A new glove has been developed that can translate sign language into text to provide real-time translation. Developed by the University of California, San Diego, the glove is able to convert the 26 letters of American Sign Language (ASL) into text on a smartphone or computer screen for a lower cost than other automatic sign language translators, and is more portable. This invention means that people within the deaf community will be able to communicate effortlessly with those who don’t understand sign language, opening new opportunities.

A newly developed glove turns sign language into text for real-time translationASL language is hard to learn without having the corresponding sounds to go with it and only few people outside the deaf community are able to speak it. In the UK, someone who is deaf is entitled to a sign language translator at work or when visiting a hospital, but it can be incredibly difficult to communicate with people who don’t sign, in places outside of work or a hospital. In this situation a glove that can translate for them would make life much easier.
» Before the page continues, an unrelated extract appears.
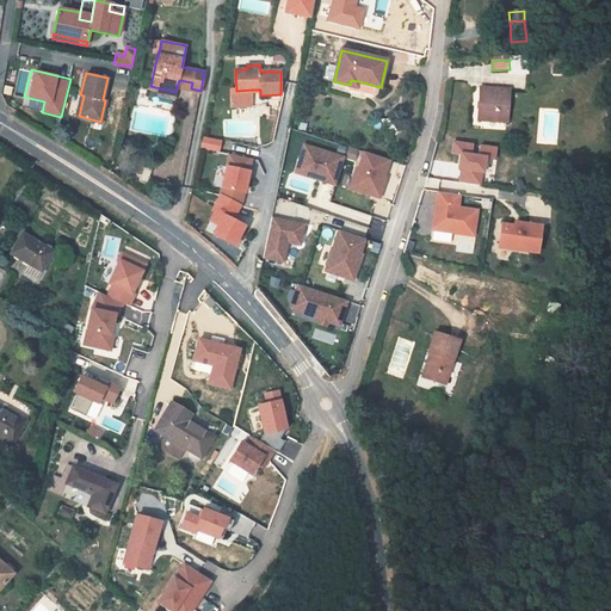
[(482,88),(480,119),(506,122),(508,90),(482,88)]
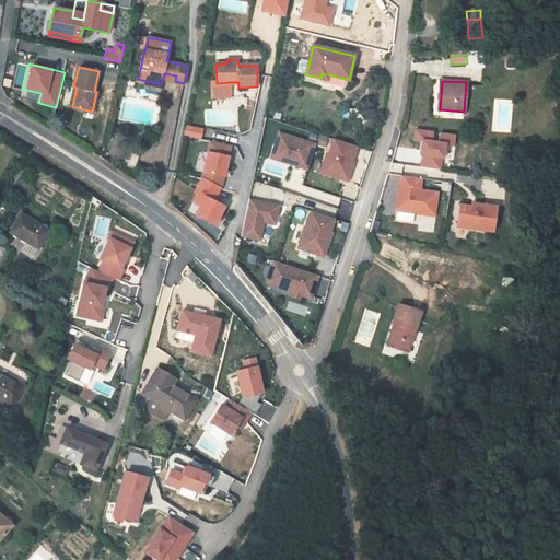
[(231,97),(230,82),(217,83),(212,83),(212,98),(231,97)]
“For thousands of people in the UK, sign language is their first language,” says Jesal Vishnuram, the technology research manager at the charity Action on Hearing Loss. “Many have little or no written English. Technology like this will completely change their lives.”

The new glove is made of a standard glove with flexible strain sensors that are placed over different knuckles.  When a user bends their fingers or thumbs, the sensors stretch and their electrical resistance goes up. The software uses these signals to work out the configuration of the hand.

Motion sensors on the back of the glove interpret whether the hand is still or in motion, enabling the making of a letter selection. For example, both the signs for “i” and “j” involve extending just the little finger. For “i” the hand remains still, whereas signifying “j” requires rotating your hand 180 degrees. The motion sensors detect these differences and send signals via Bluetooth to an app on your phone, which will display what you want to say.

It is hoped that this glove could help deaf people to communicate with those who do not understand sign language, while also facilitating the control of robotic devices.